> _PROBLEM DETAILS_:
Rewrite the records from their start through the line containing "May 21, 2026", with "मुरादाबाद" replaced by "बरेली" and everything else left as it is. Leave the pictures out of your answer.

> _RECORDS SHOWN_:
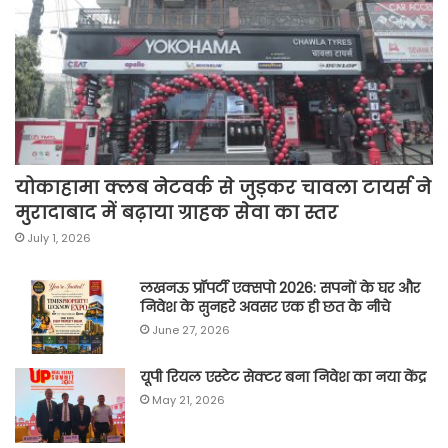
योकाहामा क्लब नेटवर्क से जुड़कर चावला टायर्स ने
मुरादाबाद में बढ़ाया ग्राहक सेवा का स्तर
July 1, 2026
लखनऊ प्रॉपर्टी एक्सपो 2026: सपनों के घर और
निवेश के सुनहरे अवसर एक ही छत के नीचे
June 27, 2026
यूपी रियल एस्टेट सेक्टर बना निवेश का नया केंद्र
May 21, 2026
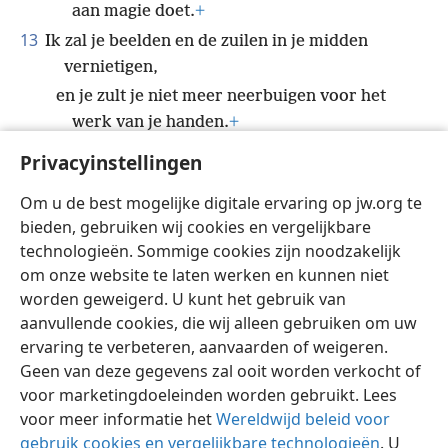
aan magie doet.
+
13
Ik zal je beelden en de zuilen in je midden
vernietigen,
en je zult je niet meer neerbuigen voor het
werk van je handen.
+
14
*
Ik zal de heilige palen
+
in je midden uitrukken
Privacyinstellingen
en je steden wegvagen.
Om u de best mogelijke digitale ervaring op jw.org te
15
In razende woede zal ik wraak nemen
bieden, gebruiken wij cookies en vergelijkbare
op de volken die niet hebben gehoorzaamd.’
technologieën. Sommige cookies zijn noodzakelijk
om onze website te laten werken en kunnen niet
worden geweigerd. U kunt het gebruik van
aanvullende cookies, die wij alleen gebruiken om uw
ervaring te verbeteren, aanvaarden of weigeren.
Nederlands
Delen
Instellingen
Geen van deze gegevens zal ooit worden verkocht of
Copyright
© 2026 Watch Tower Bible and Tract Society of Pennsylvania
voor marketingdoeleinden worden gebruikt. Lees
Gebruiksvoorwaarden
Privacybeleid
Privacyinstellingen
Inloggen
JW.ORG
voor meer informatie het
Wereldwijd beleid voor
gebruik cookies en vergelijkbare technologieën
. U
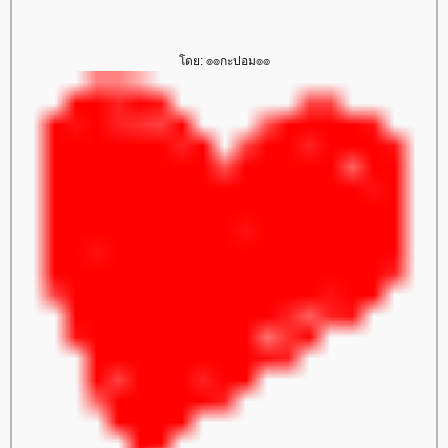
ดย: ๏๏กะปอม๏๏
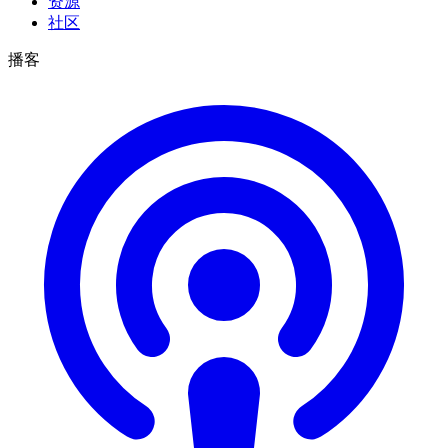
资源
社区
播客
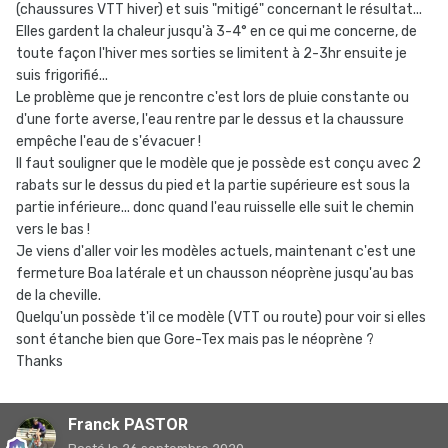
(chaussures VTT hiver) et suis "mitigé" concernant le résultat...
Elles gardent la chaleur jusqu'à 3-4° en ce qui me concerne, de
toute façon l'hiver mes sorties se limitent à 2-3hr ensuite je
suis frigorifié...
Le problème que je rencontre c'est lors de pluie constante ou
d'une forte averse, l'eau rentre par le dessus et la chaussure
empêche l'eau de s'évacuer !
Il faut souligner que le modèle que je possède est conçu avec 2
rabats sur le dessus du pied et la partie supérieure est sous la
partie inférieure... donc quand l'eau ruisselle elle suit le chemin
vers le bas !
Je viens d'aller voir les modèles actuels, maintenant c'est une
fermeture Boa latérale et un chausson néoprène jusqu'au bas
de la cheville.
Quelqu'un possède t'il ce modèle (VTT ou route) pour voir si elles
sont étanche bien que Gore-Tex mais pas le néoprène ?
Thanks
Franck PASTOR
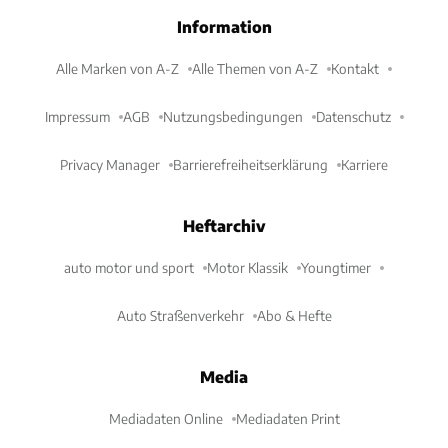
Information
Alle Marken von A-Z
Alle Themen von A-Z
Kontakt
Impressum
AGB
Nutzungsbedingungen
Datenschutz
Privacy Manager
Barrierefreiheitserklärung
Karriere
Heftarchiv
auto motor und sport
Motor Klassik
Youngtimer
Auto Straßenverkehr
Abo & Hefte
Media
Mediadaten Online
Mediadaten Print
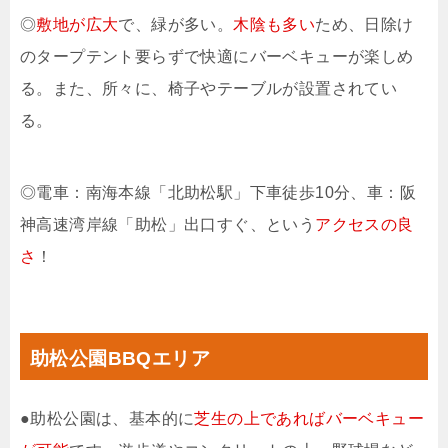
◎
敷地が広大
で、緑が多い。
木陰も多い
ため、日除け
のタープテント要らずで快適にバーベキューが楽しめ
る。また、所々に、椅子やテーブルが設置されてい
る。
◎電車：南海本線「北助松駅」下車徒歩10分、車：阪
神高速湾岸線「助松」出口すぐ、という
アクセスの良
さ
！
助松公園BBQエリア
●助松公園は、基本的に
芝生の上であればバーベキュー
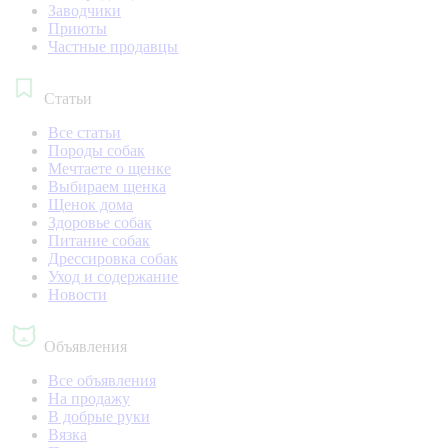
Заводчики
Приюты
Частные продавцы
Статьи
Все статьи
Породы собак
Мечтаете о щенке
Выбираем щенка
Щенок дома
Здоровье собак
Питание собак
Дрессировка собак
Уход и содержание
Новости
Объявления
Все объявления
На продажу
В добрые руки
Вязка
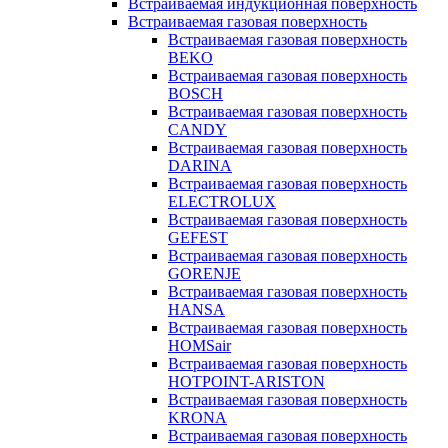
Встраиваемая индукционная поверхность
Встраиваемая газовая поверхность
Встраиваемая газовая поверхность
BEKO
Встраиваемая газовая поверхность
BOSCH
Встраиваемая газовая поверхность
CANDY
Встраиваемая газовая поверхность
DARINA
Встраиваемая газовая поверхность
ELECTROLUX
Встраиваемая газовая поверхность
GEFEST
Встраиваемая газовая поверхность
GORENJE
Встраиваемая газовая поверхность
HANSA
Встраиваемая газовая поверхность
HOMSair
Встраиваемая газовая поверхность
HOTPOINT-ARISTON
Встраиваемая газовая поверхность
KRONA
Встраиваемая газовая поверхность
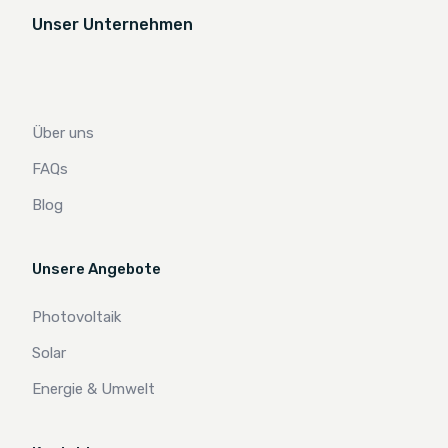
Unser Unternehmen
Über uns
FAQs
Blog
Unsere Angebote
Photovoltaik
Solar
Energie & Umwelt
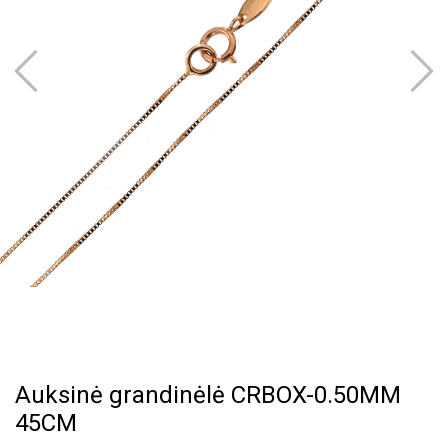
Auksinė grandinėlė CRBOX-0.50MM
45CM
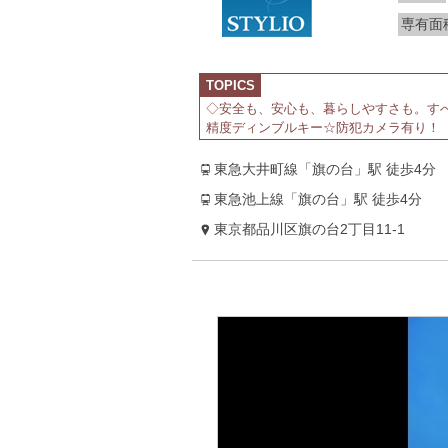
専有面
TOPICS
◇安全も、安心も、暮らしやすさも。す
精度ディンブルキー☆防犯カメラ有り！
東急大井町線「旗の台」駅 徒歩4分
東急池上線「旗の台」駅 徒歩4分
東京都品川区旗の台2丁目11-1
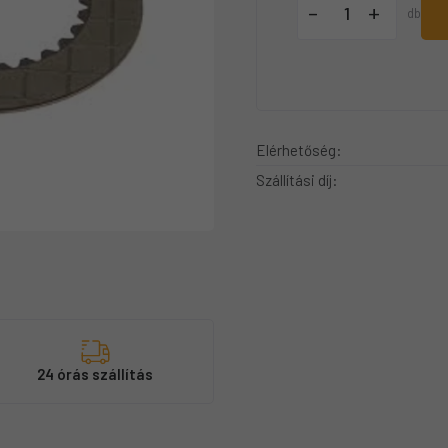
+
-
db
Elérhetőség:
Szállítási díj:
s
24 órás szállítás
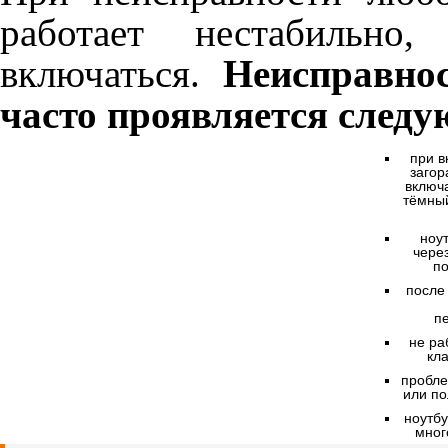
работает нестабильно
включаться.
Неисправно
часто проявляется след
при в
загор
включа
тёмны
ноу
через
п
после
п
не ра
кла
пробле
или по
ноутбу
мног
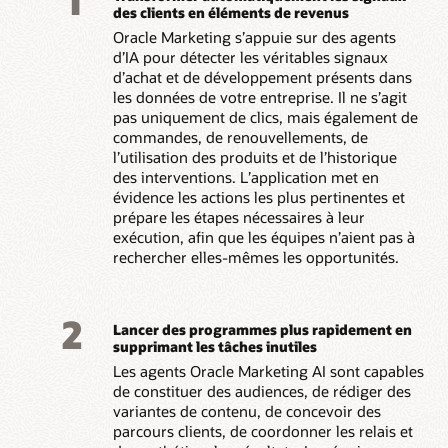
1
des clients en éléments de revenus
Oracle Marketing s’appuie sur des agents
d’IA pour détecter les véritables signaux
d’achat et de développement présents dans
les données de votre entreprise. Il ne s’agit
pas uniquement de clics, mais également de
commandes, de renouvellements, de
l’utilisation des produits et de l’historique
des interventions. L’application met en
évidence les actions les plus pertinentes et
prépare les étapes nécessaires à leur
exécution, afin que les équipes n’aient pas à
rechercher elles-mêmes les opportunités.
2
Lancer des programmes plus rapidement en
supprimant les tâches inutiles
Les agents Oracle Marketing AI sont capables
de constituer des audiences, de rédiger des
variantes de contenu, de concevoir des
parcours clients, de coordonner les relais et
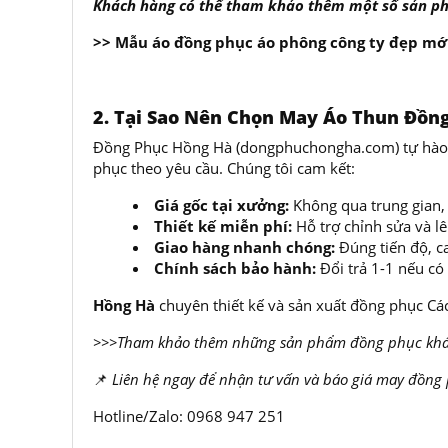
Khách hàng có thể tham khảo thêm một số sản 
>> Mẫu áo đồng phục áo phông công ty đẹp mớ
2. Tại Sao Nên Chọn May Áo Thun Đồn
Đồng Phục Hồng Hà (
dongphuchongha.com
) tự hà
phục theo yêu cầu. Chúng tôi cam kết:
Giá gốc tại xưởng:
Không qua trung gian, 
Thiết kế miễn phí:
Hỗ trợ chỉnh sửa và l
Giao hàng nhanh chóng:
Đúng tiến độ, c
Chính sách bảo hành:
Đổi trả 1-1 nếu có 
Hồng Hà
chuyên thiết kế và sản xuất đồng phục Các
>>>
Tham khảo thêm những sản phẩm đồng phục khác
📌
Liên hệ ngay để nhận tư vấn và báo giá may đồng
Hotline/Zalo: 0968 947 251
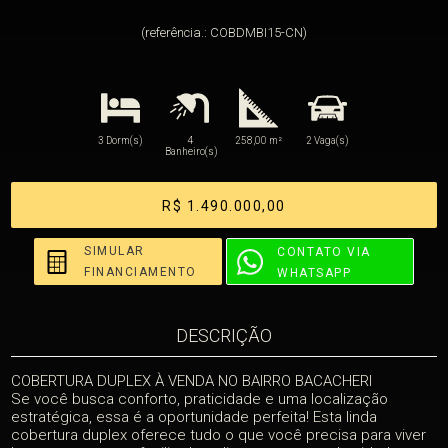
(referência.: COBDMBI15-CN)
3 Dorm(s)
4
258,00 m²
2 Vaga(s)
Banheiro(s)
R$ 1.490.000,00
SIMULAR
CONTATO VIA
FINANCIAMENTO
WHATSAPP
DESCRIÇÃO
COBERTURA DUPLEX À VENDA NO BAIRRO BACACHERI
Se você busca conforto, praticidade e uma localização
estratégica, essa é a oportunidade perfeita! Esta linda
cobertura duplex oferece tudo o que você precisa para viver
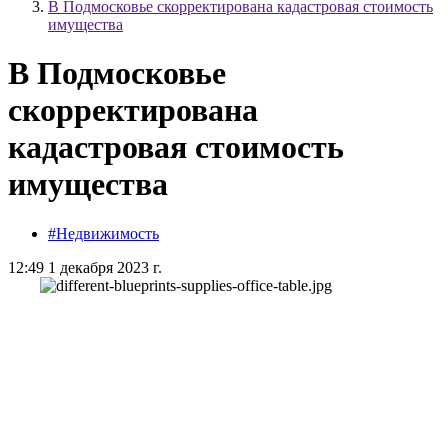
В Подмосковье скорректирована кадастровая стоимость
имущества
В Подмосковье
скорректирована
кадастровая стоимость
имущества
#Недвижимость
12:49 1 декабря 2023 г.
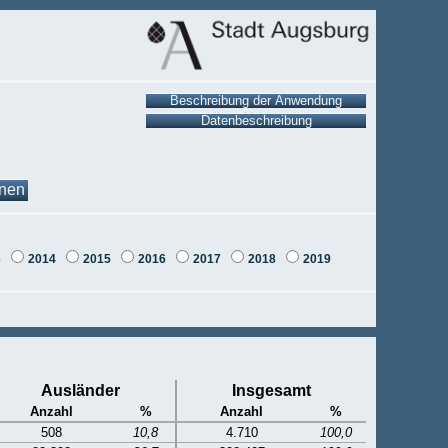
onen
3
2014
2015
2016
2017
2018
2019
Ausländer
Insgesamt
Anzahl
%
Anzahl
%
508
10,8
4.710
100,0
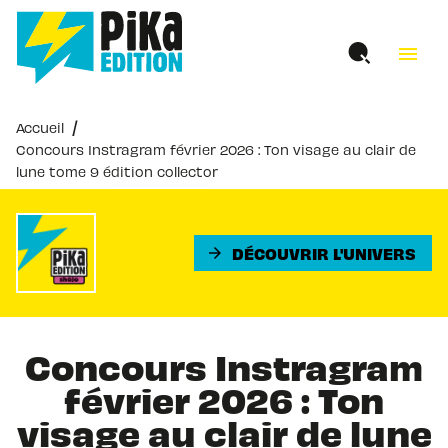
MENU
RECHERCHE
CONTENU
menu
PIED DE PAGE
/
Accueil
Concours Instragram février 2026 : Ton visage au clair de
lune tome 9 édition collector
DÉCOUVRIR L'UNIVERS
arrow_forward
Concours Instragram
février 2026 : Ton
visage au clair de lune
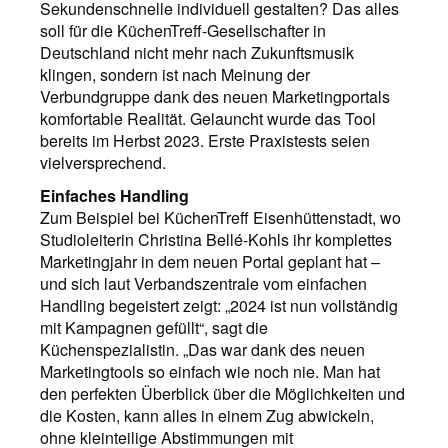
Sekundenschnelle individuell gestalten? Das alles
soll für die KüchenTreff-Gesellschafter in
Deutschland nicht mehr nach Zukunftsmusik
klingen, sondern ist nach Meinung der
Verbundgruppe dank des neuen Marketingportals
komfortable Realität. Gelauncht wurde das Tool
bereits im Herbst 2023. Erste Praxistests seien
vielversprechend.
Einfaches Handling
Zum Beispiel bei KüchenTreff Eisenhüttenstadt, wo
Studioleiterin Christina Bellé-Kohls ihr komplettes
Marketingjahr in dem neuen Portal geplant hat –
und sich laut Verbandszentrale vom einfachen
Handling begeistert zeigt: „2024 ist nun vollständig
mit Kampagnen gefüllt“, sagt die
Küchenspezialistin. „Das war dank des neuen
Marketingtools so einfach wie noch nie. Man hat
den perfekten Überblick über die Möglichkeiten und
die Kosten, kann alles in einem Zug abwickeln,
ohne kleinteilige Abstimmungen mit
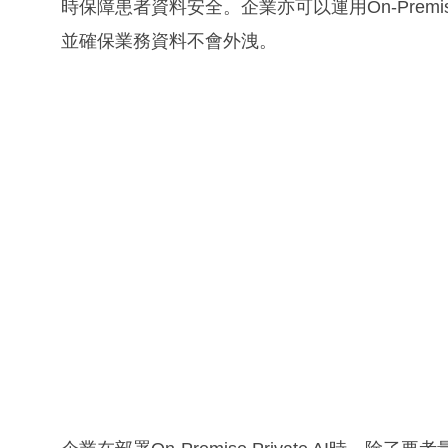
時保障患者資料安全。企業亦可以運用On-Premise
並確保業務資料不會外洩。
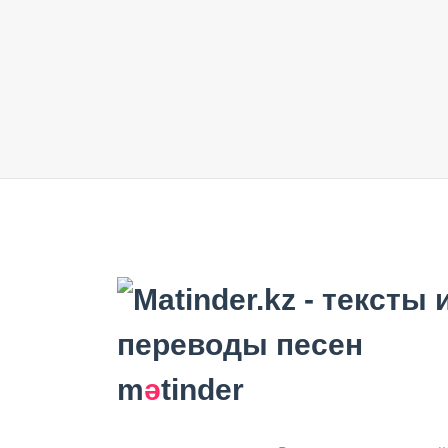
m
ә
tinder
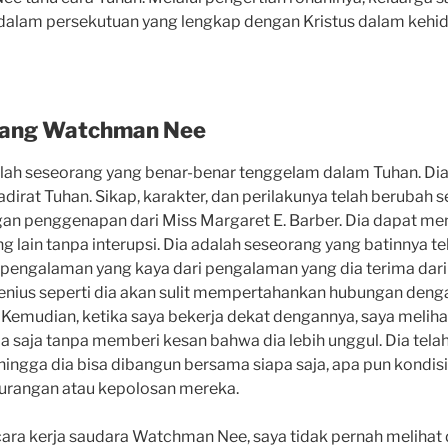
dalam persekutuan yang lengkap dengan Kristus dalam kehid
tang Watchman Nee
h seseorang yang benar-benar tenggelam dalam Tuhan. Dia
dirat Tuhan. Sikap, karakter, dan perilakunya telah berubah 
gan penggenapan dari Miss Margaret E. Barber. Dia dapat m
ng lain tanpa interupsi. Dia adalah seseorang yang batinnya te
pengalaman yang kaya dari pengalaman yang dia terima dari 
jenius seperti dia akan sulit mempertahankan hubungan den
 Kemudian, ketika saya bekerja dekat dengannya, saya meliha
 saja tanpa memberi kesan bahwa dia lebih unggul. Dia tela
ingga dia bisa dibangun bersama siapa saja, apa pun kondisi
urangan atau kepolosan mereka.
ara kerja saudara Watchman Nee, saya tidak pernah meliha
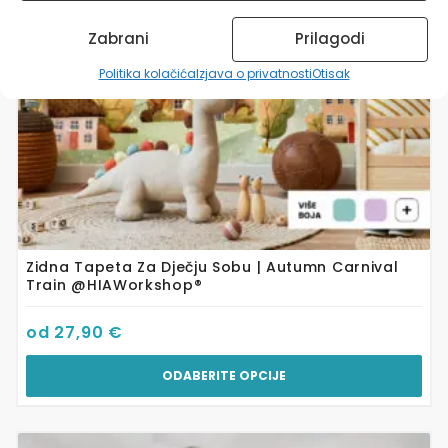
mogu
odabrati
Zabrani
Prilagodi
na
stranici
Politika kolačića
Izjava o privatnosti
Otisak
proizvoda
Zidna Tapeta Za Dječju Sobu | Autumn Carnival
Train @HIAWorkshop®
od
27,90
€
ODABERITE OPCIJE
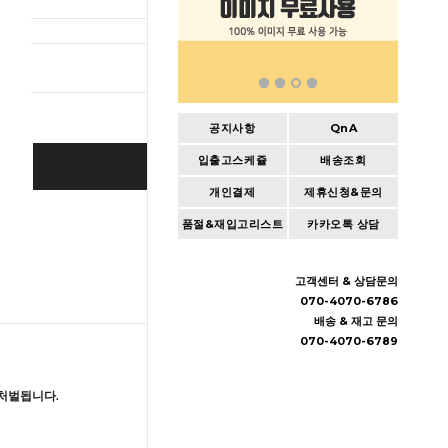
총 상품 
공지사항
QnA
입출고스케쥴
배송조회
BUY IT NOW
개인결제
제휴신청&문의
Cart
|
Wishlist
품절&재입고리스트
카카오톡 상담
고객센터 & 상담문의
070-4070-6786
배송 & 재고 문의
070-4070-6789
처벌됩니다.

> _PROBLEM SOLUTION_:
योकाहामा क्लब नेटवर्क से जुड़कर चावला टायर्स ने
बरेली में बढ़ाया ग्राहक सेवा का स्तर
July 1, 2026
लखनऊ प्रॉपर्टी एक्सपो 2026: सपनों के घर और
निवेश के सुनहरे अवसर एक ही छत के नीचे
June 27, 2026
यूपी रियल एस्टेट सेक्टर बना निवेश का नया केंद्र
May 21, 2026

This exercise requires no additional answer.